The terminal subsystem made the system feel “alive”

At some point, I wanted more than just command execution. I wanted an actual interactive environment, something that behaves like a shell session. So the system evolved into a WebSocket-based terminal layer:

Client ↔ WebSocket ↔ API ↔ docker exec (TTY mode)

This introduces a different class of problems:

partial stream handling
terminal resizing events
maintaining session continuity across disconnects
backpressure in streaming output
keeping interactive state stable under load

Once this works, the system stops feeling like a “command runner”. It starts feeling like a live environment you can interact with directly.

Concurrency is where the system stops being simple

Single execution per session is straightforward. Multiple concurrent executions inside the same environment is where everything becomes more delicate. Now you have to think about:

competing resource usage inside one container
output streams interleaving
lifecycle management per execution
cancellation and timeout semantics
tracking processes that aren’t tied to a single request

Even though everything still runs inside one container. This is the point where the system stops feeling like a wrapper around Docker and starts feeling like its own execution model.

Security is not one mechanism, it’s a stack of assumptions

It’s easy to assume containers give you “security”. They don’t, at least not by themselves. So the model becomes layered:

container isolation as the baseline
filesystem scoping via bind mounts
network control per session
CPU, memory, and process limits
execution timeouts enforced at runtime

But the important realization is: security here is not a single guarantee, it’s a composition of constraints

And if any layer is misconfigured, the guarantees degrade quickly. So instead of thinking in terms of “secure system”, it becomes: a system designed to contain failure within predictable boundaries

Persistence and reconciliation became unavoidable

One assumption I made early on was:

if a container exists, the system state is consistent

That turns out to be false fairly quickly. Containers crash. Machines restart. State drifts out of sync. So on startup, the system has to reconcile reality:

what exists in persistent storage (SQLite)
what is actually running in Docker
what is orphaned or inconsistent
what needs to be recovered or cleaned up

This becomes a simple but critical recovery loop:

load persisted session state
inspect runtime containers
match and reconcile
repair inconsistencies

It’s not exciting, but it’s the kind of thing that determines whether a system feels reliable or fragile.

Observability ends up mattering more than expected

At some point, you can’t reason about the system without visibility into it.
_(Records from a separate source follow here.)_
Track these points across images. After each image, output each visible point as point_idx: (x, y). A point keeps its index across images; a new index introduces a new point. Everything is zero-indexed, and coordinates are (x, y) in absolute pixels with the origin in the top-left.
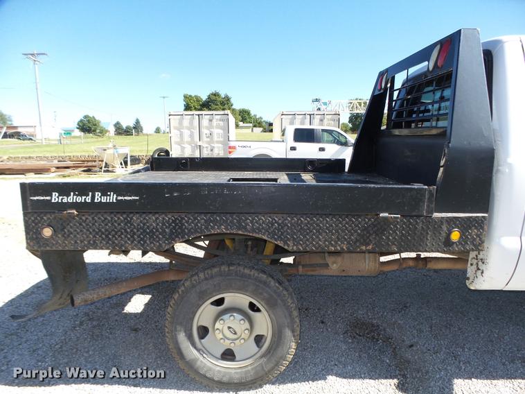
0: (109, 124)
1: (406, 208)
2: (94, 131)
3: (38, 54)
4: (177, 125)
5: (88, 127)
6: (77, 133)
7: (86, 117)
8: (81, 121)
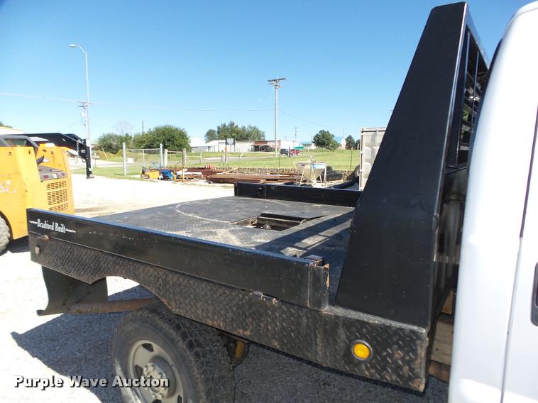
0: (341, 138)
1: (284, 291)
2: (327, 145)
3: (279, 80)
4: (369, 142)
5: (323, 141)
6: (313, 147)
7: (321, 132)
8: (317, 136)
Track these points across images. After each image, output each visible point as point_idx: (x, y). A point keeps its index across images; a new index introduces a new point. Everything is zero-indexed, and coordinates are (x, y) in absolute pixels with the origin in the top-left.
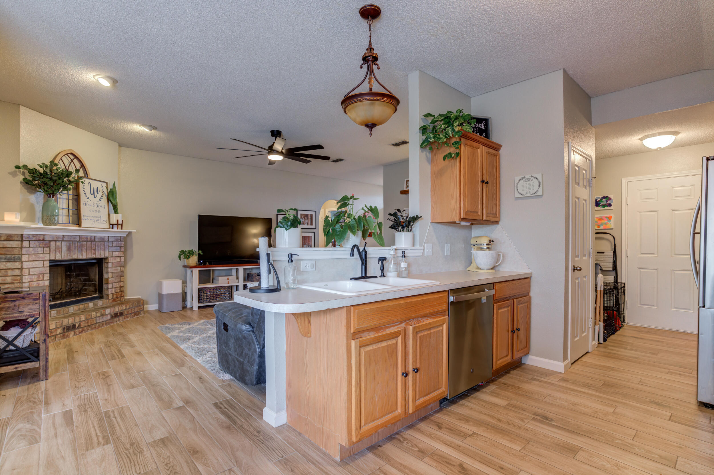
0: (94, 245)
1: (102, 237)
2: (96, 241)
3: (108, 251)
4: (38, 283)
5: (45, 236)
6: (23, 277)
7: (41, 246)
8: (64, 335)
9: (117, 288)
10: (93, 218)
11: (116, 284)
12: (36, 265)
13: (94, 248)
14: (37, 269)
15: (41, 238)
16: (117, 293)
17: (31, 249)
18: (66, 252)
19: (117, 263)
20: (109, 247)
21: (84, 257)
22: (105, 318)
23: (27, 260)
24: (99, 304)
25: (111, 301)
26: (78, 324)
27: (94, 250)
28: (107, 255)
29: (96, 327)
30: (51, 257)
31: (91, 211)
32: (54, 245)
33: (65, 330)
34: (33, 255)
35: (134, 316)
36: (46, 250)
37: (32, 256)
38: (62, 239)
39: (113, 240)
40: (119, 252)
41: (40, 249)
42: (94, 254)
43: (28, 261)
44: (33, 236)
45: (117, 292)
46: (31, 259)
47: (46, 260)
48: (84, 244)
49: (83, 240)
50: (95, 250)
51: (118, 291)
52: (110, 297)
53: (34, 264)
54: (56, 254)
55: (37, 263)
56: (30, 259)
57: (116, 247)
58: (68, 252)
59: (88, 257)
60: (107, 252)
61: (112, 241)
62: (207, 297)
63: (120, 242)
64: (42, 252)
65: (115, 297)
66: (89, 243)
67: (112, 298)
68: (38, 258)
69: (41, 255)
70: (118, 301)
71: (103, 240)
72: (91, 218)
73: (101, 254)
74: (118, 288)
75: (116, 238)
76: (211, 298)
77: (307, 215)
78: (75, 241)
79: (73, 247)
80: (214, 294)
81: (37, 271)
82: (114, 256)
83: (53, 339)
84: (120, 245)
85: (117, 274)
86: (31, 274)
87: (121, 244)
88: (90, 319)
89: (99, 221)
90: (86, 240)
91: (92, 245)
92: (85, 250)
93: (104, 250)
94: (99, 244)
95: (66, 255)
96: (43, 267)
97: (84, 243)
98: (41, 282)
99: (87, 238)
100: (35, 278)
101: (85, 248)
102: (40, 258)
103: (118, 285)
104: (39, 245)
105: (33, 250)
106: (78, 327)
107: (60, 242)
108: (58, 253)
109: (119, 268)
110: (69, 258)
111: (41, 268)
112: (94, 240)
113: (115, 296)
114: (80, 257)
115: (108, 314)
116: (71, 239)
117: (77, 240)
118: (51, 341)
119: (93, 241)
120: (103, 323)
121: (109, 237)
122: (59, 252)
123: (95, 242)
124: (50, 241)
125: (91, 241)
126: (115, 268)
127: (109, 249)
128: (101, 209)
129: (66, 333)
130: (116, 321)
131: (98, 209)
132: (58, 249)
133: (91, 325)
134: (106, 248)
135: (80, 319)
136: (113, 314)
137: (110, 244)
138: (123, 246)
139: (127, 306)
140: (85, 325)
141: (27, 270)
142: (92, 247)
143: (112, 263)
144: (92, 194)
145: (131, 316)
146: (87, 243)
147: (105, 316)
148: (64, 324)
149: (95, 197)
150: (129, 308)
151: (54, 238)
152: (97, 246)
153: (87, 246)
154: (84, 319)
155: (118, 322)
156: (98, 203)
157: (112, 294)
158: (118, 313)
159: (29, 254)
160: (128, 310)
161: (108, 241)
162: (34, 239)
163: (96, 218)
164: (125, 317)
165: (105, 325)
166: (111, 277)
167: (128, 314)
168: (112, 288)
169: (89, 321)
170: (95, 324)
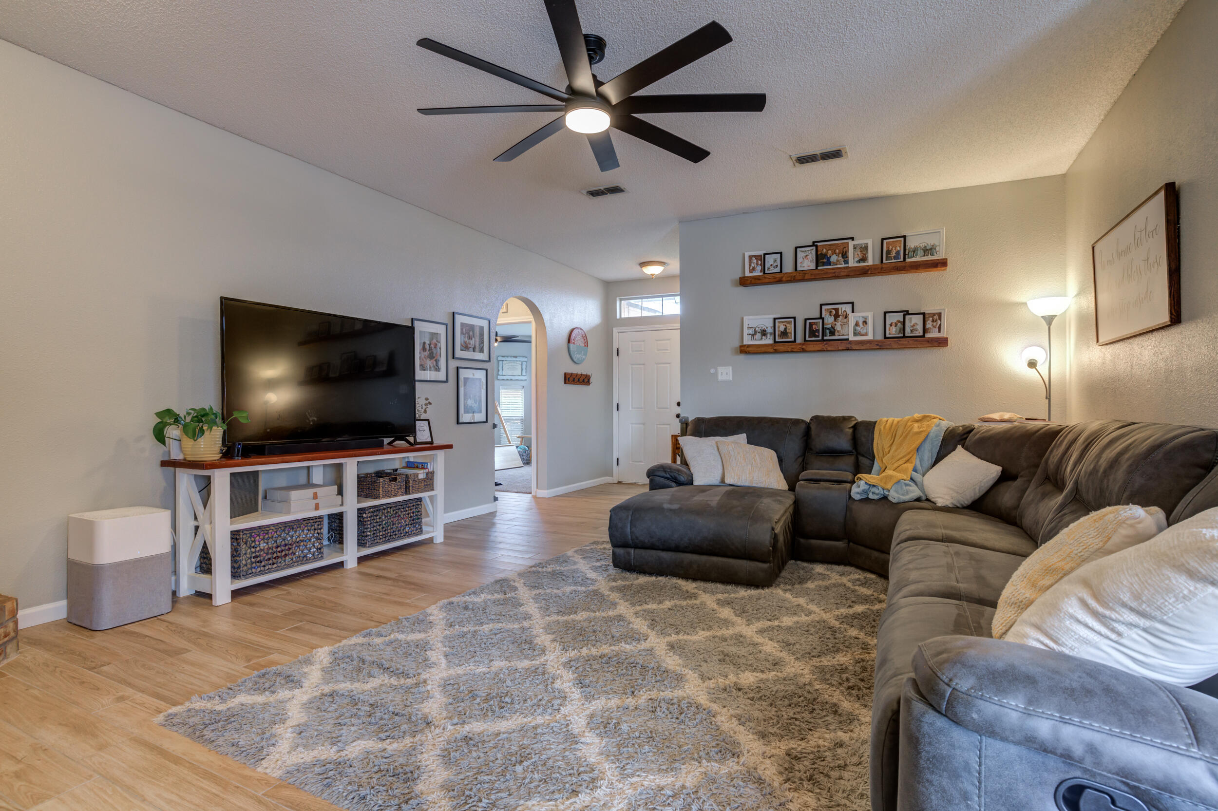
62: (257, 557)
76: (269, 559)
77: (472, 327)
80: (278, 547)
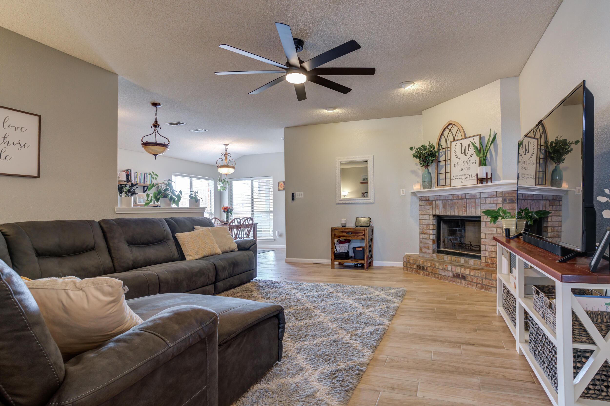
0: (465, 202)
1: (473, 194)
2: (467, 199)
3: (481, 209)
4: (426, 231)
5: (430, 197)
7: (428, 204)
12: (426, 218)
13: (465, 206)
14: (426, 221)
15: (428, 199)
17: (423, 206)
20: (482, 205)
21: (456, 214)
22: (446, 274)
24: (470, 263)
25: (484, 264)
26: (426, 267)
27: (465, 207)
28: (478, 213)
29: (438, 277)
30: (433, 212)
31: (461, 170)
32: (435, 204)
33: (418, 268)
34: (424, 211)
35: (481, 288)
36: (430, 208)
39: (487, 196)
41: (428, 206)
42: (465, 211)
43: (422, 215)
44: (424, 197)
47: (430, 215)
49: (455, 198)
50: (466, 207)
53: (424, 217)
54: (436, 210)
55: (426, 216)
56: (423, 214)
57: (490, 204)
58: (444, 209)
59: (459, 214)
60: (479, 209)
61: (485, 198)
63: (496, 199)
66: (460, 201)
67: (485, 262)
68: (426, 213)
69: (428, 211)
71: (474, 197)
72: (461, 177)
73: (472, 212)
75: (490, 194)
78: (448, 199)
79: (447, 205)
84: (496, 202)
87: (497, 201)
88: (434, 268)
89: (468, 178)
90: (457, 198)
91: (463, 202)
92: (457, 208)
93: (476, 208)
94: (470, 201)
95: (442, 211)
96: (429, 220)
97: (455, 201)
98: (428, 230)
99: (458, 196)
100: (425, 226)
101: (457, 205)
106: (425, 270)
107: (438, 201)
110: (445, 214)
111: (428, 220)
112: (465, 198)
113: (489, 261)
114: (453, 214)
115: (450, 271)
116: (445, 198)
117: (450, 199)
120: (445, 276)
121: (481, 194)
123: (466, 200)
124: (432, 201)
125: (462, 199)
126: (489, 229)
127: (481, 206)
128: (471, 164)
129: (419, 271)
130: (458, 283)
131: (468, 166)
132: (437, 206)
133: (434, 274)
134: (478, 205)
135: (427, 264)
136: (455, 273)
137: (482, 201)
138: (500, 203)
139: (472, 272)
140: (431, 271)
141: (421, 221)
142: (463, 204)
143: (486, 222)
144: (463, 153)
145: (477, 286)
146: (458, 201)
147: (447, 272)
148: (417, 263)
149: (465, 155)
150: (475, 276)
151: (434, 198)
152: (468, 203)
153: (458, 204)
154: (429, 265)
155: (459, 284)
156: (469, 160)
157: (486, 257)
158: (460, 275)
159: (422, 210)
160: (473, 277)
161: (480, 198)
162: (424, 200)
163: (465, 176)
164: (468, 283)
165: (447, 280)
166: (485, 238)
167: (472, 282)
168: (486, 250)
169: (434, 269)
170: (438, 274)
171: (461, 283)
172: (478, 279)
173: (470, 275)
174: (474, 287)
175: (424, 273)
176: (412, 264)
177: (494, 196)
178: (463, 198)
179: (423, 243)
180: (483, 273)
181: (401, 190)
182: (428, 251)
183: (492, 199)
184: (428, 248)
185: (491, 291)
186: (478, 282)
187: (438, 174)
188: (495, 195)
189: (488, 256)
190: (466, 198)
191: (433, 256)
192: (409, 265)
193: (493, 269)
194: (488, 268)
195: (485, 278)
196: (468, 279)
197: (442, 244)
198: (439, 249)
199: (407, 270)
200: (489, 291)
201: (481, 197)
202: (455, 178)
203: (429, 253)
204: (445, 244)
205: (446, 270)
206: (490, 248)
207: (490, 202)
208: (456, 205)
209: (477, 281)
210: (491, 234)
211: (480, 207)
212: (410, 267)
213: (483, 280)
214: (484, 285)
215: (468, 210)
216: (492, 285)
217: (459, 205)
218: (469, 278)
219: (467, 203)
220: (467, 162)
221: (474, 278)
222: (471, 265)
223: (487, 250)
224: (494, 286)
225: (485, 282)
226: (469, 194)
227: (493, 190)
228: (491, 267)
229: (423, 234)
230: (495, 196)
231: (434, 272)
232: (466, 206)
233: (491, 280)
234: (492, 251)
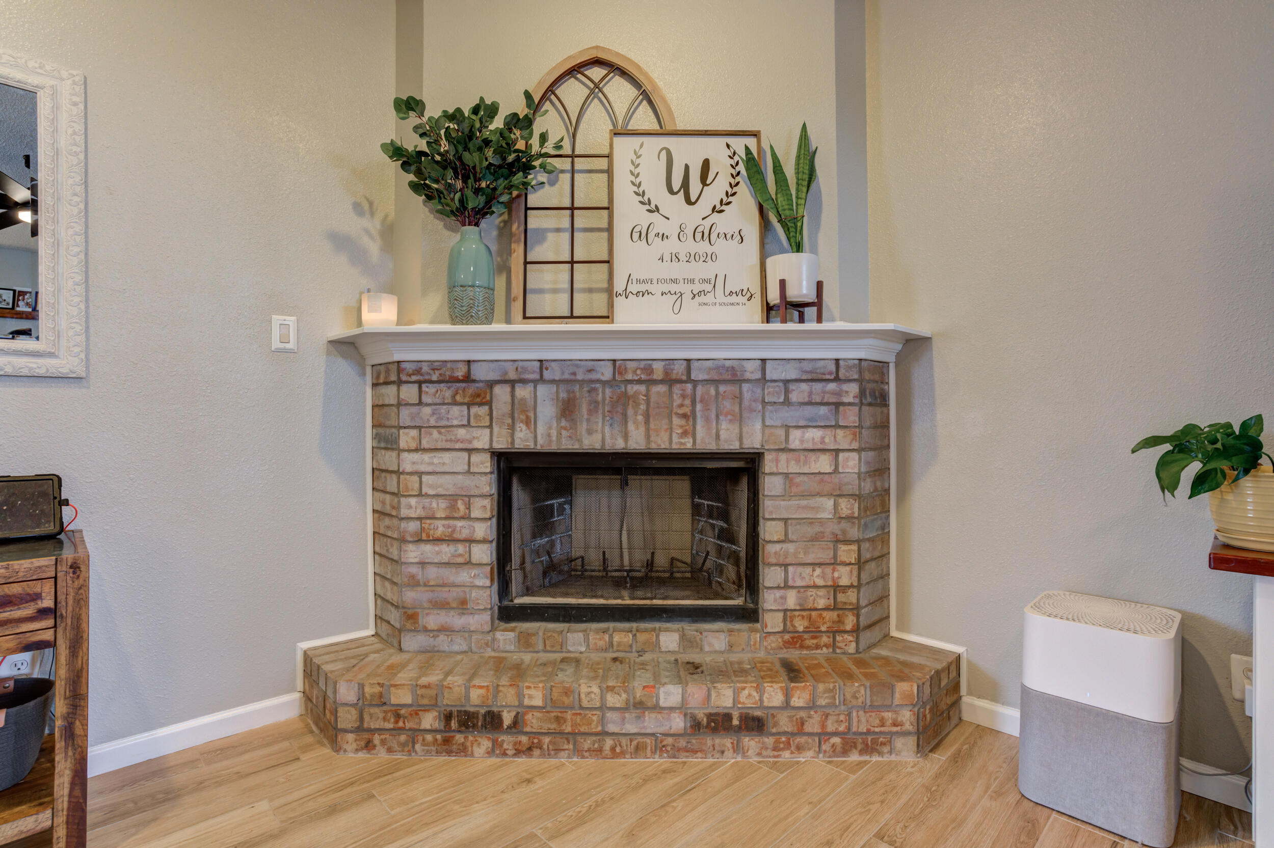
0: (684, 397)
1: (728, 363)
2: (695, 383)
3: (764, 426)
4: (449, 527)
5: (473, 366)
6: (403, 500)
7: (458, 398)
8: (447, 741)
9: (812, 592)
10: (674, 288)
11: (809, 570)
12: (444, 464)
13: (687, 410)
14: (448, 477)
15: (460, 374)
16: (814, 614)
17: (427, 410)
18: (555, 424)
19: (818, 477)
20: (769, 408)
22: (651, 723)
23: (413, 445)
24: (710, 645)
25: (774, 642)
26: (513, 714)
27: (684, 416)
28: (753, 440)
29: (600, 750)
30: (495, 439)
31: (667, 257)
32: (508, 398)
33: (454, 724)
34: (435, 432)
35: (845, 752)
36: (477, 416)
37: (431, 434)
38: (536, 376)
39: (793, 375)
40: (828, 432)
41: (455, 410)
42: (685, 433)
43: (416, 450)
44: (435, 366)
45: (816, 609)
46: (428, 442)
47: (477, 450)
48: (637, 393)
49: (629, 376)
50: (690, 417)
51: (821, 603)
52: (773, 621)
53: (436, 461)
54: (512, 427)
55: (447, 457)
56: (425, 444)
57: (809, 408)
58: (564, 423)
59: (653, 446)
60: (758, 426)
61: (786, 382)
63: (832, 386)
64: (465, 422)
65: (801, 629)
66: (662, 388)
67: (782, 632)
68: (451, 440)
69: (462, 432)
70: (817, 647)
71: (734, 375)
72: (666, 288)
74: (822, 592)
75: (807, 366)
78: (592, 381)
79: (584, 405)
81: (447, 484)
82: (795, 443)
83: (404, 745)
84: (833, 399)
85: (817, 529)
86: (427, 495)
87: (839, 394)
88: (573, 708)
89: (709, 298)
90: (643, 377)
91: (675, 397)
92: (640, 418)
93: (740, 419)
94: (713, 392)
95: (554, 433)
96: (469, 472)
97: (632, 389)
98: (459, 524)
99: (649, 370)
100: (440, 507)
101: (643, 407)
102: (458, 441)
103: (823, 576)
104: (454, 396)
105: (433, 414)
106: (509, 727)
107: (530, 387)
108: (524, 427)
109: (829, 503)
110: (567, 445)
111: (460, 477)
112: (684, 378)
113: (800, 625)
115: (672, 709)
116: (574, 374)
117: (603, 378)
118: (396, 747)
119: (680, 381)
120: (640, 739)
121: (769, 365)
122: (527, 422)
123: (689, 386)
124: (491, 384)
125: (669, 381)
126: (804, 503)
127: (767, 414)
128: (721, 246)
129: (459, 738)
130: (723, 752)
131: (703, 247)
132: (524, 411)
133: (573, 736)
134: (751, 410)
135: (520, 696)
136: (701, 715)
137: (773, 394)
138: (850, 404)
139: (798, 693)
140: (547, 726)
141: (415, 478)
142: (675, 404)
143: (786, 475)
144: (675, 190)
145: (824, 747)
146: (648, 390)
147: (653, 715)
148: (449, 700)
149: (689, 202)
150: (812, 706)
151: (506, 373)
152: (701, 401)
153: (648, 402)
154: (538, 702)
155: (731, 759)
156: (707, 223)
157: (785, 611)
158: (736, 715)
159: (419, 428)
160: (803, 714)
161: (763, 380)
162: (435, 378)
163: (690, 287)
164: (777, 742)
165: (653, 753)
166: (782, 538)
167: (801, 732)
168: (786, 586)
169: (568, 716)
170: (596, 734)
171: (738, 748)
172: (827, 716)
173: (787, 705)
174: (810, 754)
175: (496, 744)
176: (403, 712)
177: (828, 377)
178: (674, 377)
179: (425, 585)
180: (855, 689)
181: (277, 319)
182: (458, 621)
183: (818, 386)
184: (463, 605)
185: (890, 752)
186: (831, 727)
187: (526, 263)
188: (830, 373)
189: (798, 608)
190: (693, 377)
191: (494, 640)
192: (385, 719)
193: (819, 651)
194: (798, 652)
195: (863, 708)
196: (776, 724)
197: (516, 578)
198: (506, 603)
199: (368, 746)
200: (880, 754)
201: (768, 378)
202: (634, 288)
203: (466, 632)
204: (525, 577)
205: (648, 708)
206: (804, 575)
207: (806, 400)
208: (637, 405)
209: (823, 726)
210: (811, 522)
211: (760, 414)
212: (391, 726)
213: (854, 714)
214: (861, 734)
215: (699, 427)
216: (895, 729)
217: (652, 404)
218: (785, 723)
219: (698, 398)
220: (700, 229)
221: (810, 717)
222: (716, 652)
223: (790, 583)
224: (904, 728)
225: (863, 719)
226: (709, 363)
227: (825, 352)
228: (808, 648)
229: (428, 541)
230: (832, 377)
231: (568, 729)
232: (693, 412)
233: (888, 708)
234: (815, 587)
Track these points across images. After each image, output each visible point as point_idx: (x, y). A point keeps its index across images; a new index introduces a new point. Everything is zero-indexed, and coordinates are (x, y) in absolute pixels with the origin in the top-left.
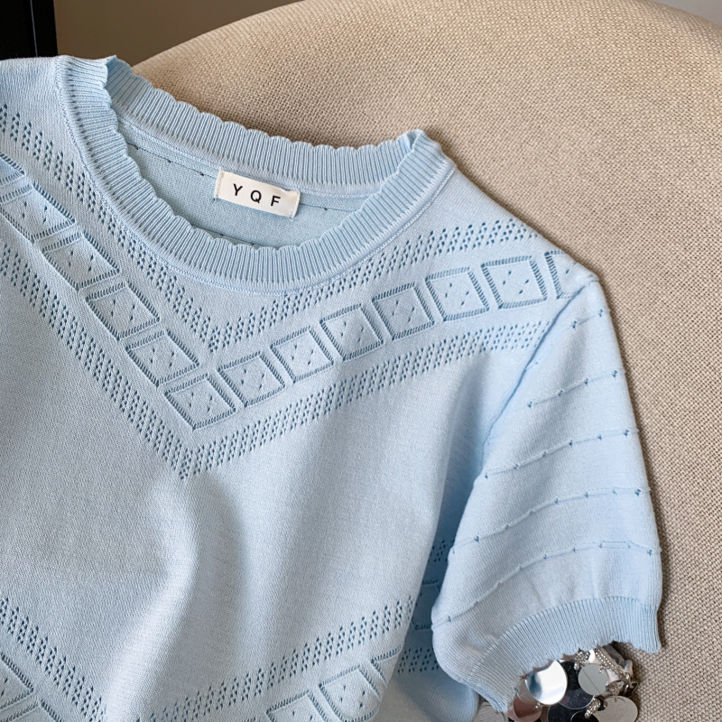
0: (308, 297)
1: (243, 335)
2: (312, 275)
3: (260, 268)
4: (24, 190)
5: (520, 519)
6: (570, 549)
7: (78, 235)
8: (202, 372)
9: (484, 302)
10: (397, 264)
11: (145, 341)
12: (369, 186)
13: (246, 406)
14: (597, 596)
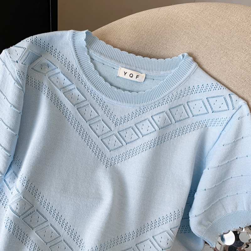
0: (147, 108)
1: (126, 121)
2: (149, 101)
3: (132, 99)
4: (57, 74)
5: (219, 183)
6: (236, 193)
7: (75, 88)
8: (113, 133)
9: (207, 110)
10: (177, 98)
11: (95, 123)
12: (168, 72)
13: (127, 144)
14: (245, 209)
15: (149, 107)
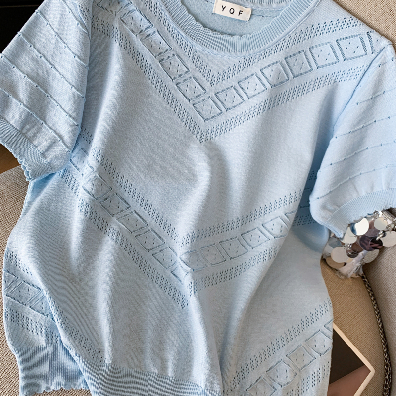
0: (255, 59)
1: (225, 78)
2: (257, 48)
3: (233, 46)
4: (131, 12)
5: (351, 156)
6: (373, 169)
7: (155, 32)
8: (208, 96)
9: (337, 58)
10: (296, 41)
11: (183, 81)
12: (284, 4)
13: (227, 111)
14: (384, 188)
15: (257, 57)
So everything starts emitting structured logs:

execution lifecycle events
timing information
exit codes
resource usage
policy decisions

Not because it’s “good engineering practice”, but because without it debugging turns into guessing and for a system that executes arbitrary code, guessing is not acceptable.

What this ended up teaching me

A few things became clear only after the system started stabilizing:

stateful systems are fundamentally harder than stateless ones, even when they look simpler on the surface
orchestration is often the real complexity, not execution itself
abstraction boundaries matter more than implementation details
concurrency inside shared environments forces you to confront design decisions immediately
and most importantly, “just use Docker” stops being meaningful once you need lifecycle control

Where this naturally leads next

Once a single-machine system like this starts working, the questions change:

how do sessions move across machines?
can environments be snapshotted and restored?
can execution be replayed deterministically?
how do you coordinate multiple runtimes safely?
what does multi-tenant isolation look like at this level?

But that feels like a different class of system entirely.

Right now, the more interesting part was simply getting a single machine to behave like a stable, stateful execution environment that doesn’t fall apart under real usage and even that turned out to be more subtle than it initially looked.